The broad arcs – makes one think of a sword being swiug, very apt! – of his arguments seem to me, eminently reasonable. Indeed, I remember starting to think along these lines myself, years before encountering them explicitly stated, thanks to my ongoing exposure to and interest in evolutionary theory and military history.

There’s also a prescience to what he’s talking about, as modern ‘democracies’ currently struggle with resurgent fascist tendencies, etc… [took a break, at this point]

I’m coming back to writing this review at about 70% of the way through the main body of text. It seems appropriate to resume at this point, as I want to note that the book’s subtitle ‘from primates to robots’ seemed rather odd at first. As the book starts (after the intro) in Ancient Roman times.

It’s only at this 70% point that Morris zips back, 3.8 billion years, to pre-cellular ‘blobs’, quickly sketching an entire evolutionary arc, whilst considering the balance between cooperation and conflict. This chapter – Red in Tooth Claw – introduces some mathematical ideas, inc. game theory, and is fascinating.

After a book that’s over two-thirds chronological, from Rome to post WWII, the sudden and massive jump back in time is followed by a sudden jump forward, to the Cold War, nuclear deterrence, the ‘pacifist’s dilemma’ (more game theory) and the collapse of the Soviet Union.

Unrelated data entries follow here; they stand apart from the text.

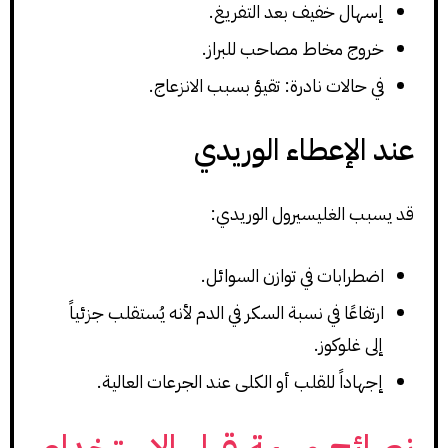
إسهال خفيف بعد التفريغ.
خروج مخاط مصاحب للبراز.
في حالات نادرة: تقيؤ بسبب الانزعاج.
عند الإعطاء الوريدي
قد يسبب الغليسيرول الوريدي:
اضطرابات في توازن السوائل.
ارتفاعًا في نسبة السكر في الدم لأنه يُستقلب جزئياً
إلى غلوكوز.
إجهاداً للقلب أو الكلى عند الجرعات العالية.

I have to confess that this is where – particularly in the chapter Last Best Hope – certain strands of Morris’ thinking start to trouble me more than just a little… particularly in relation to the idea of America as the new and liberal/democratic ’Globocop’.

His flights of fortune-telling fantasy – as he summarises likely Sino-American conflict outcomes – strike me as scarily akin to the solemn celebrations of one of the authors and experts he quotes (I forget exactly who), prior to WWI, and Chamberlain, pre WWII, with his ‘peace in our time’! Predictions of this sort can be embarrassingly wide of the mark.

This book was written before Trump’s second disastrous destabilising term as POTUS. Someone needs to bring home to Trump that ‘Globocops… pay huge reputational costs for brutalising the innocent’, as Morris puts it.

A fascinating and thought-provoking book. Well worth reading.

ART: Japanese Firework Illustrations!

A book has been published recently… pictured above. I first saw this on Amazon UK’s website. And I was intrigued.

I subsequently discovered that some of the content, or something remarkably similar, is available, free, online.

If you’re interested in seeing more, check this link out.

Here are a few samples:

It would appear that the above are night time fireworks, whilst some others (some of which are shown below) are for daytime use!

Are they not wonderful!? I find them exquisite and charming. I’d quite like the book. But with the imagery freely available… hmmm!?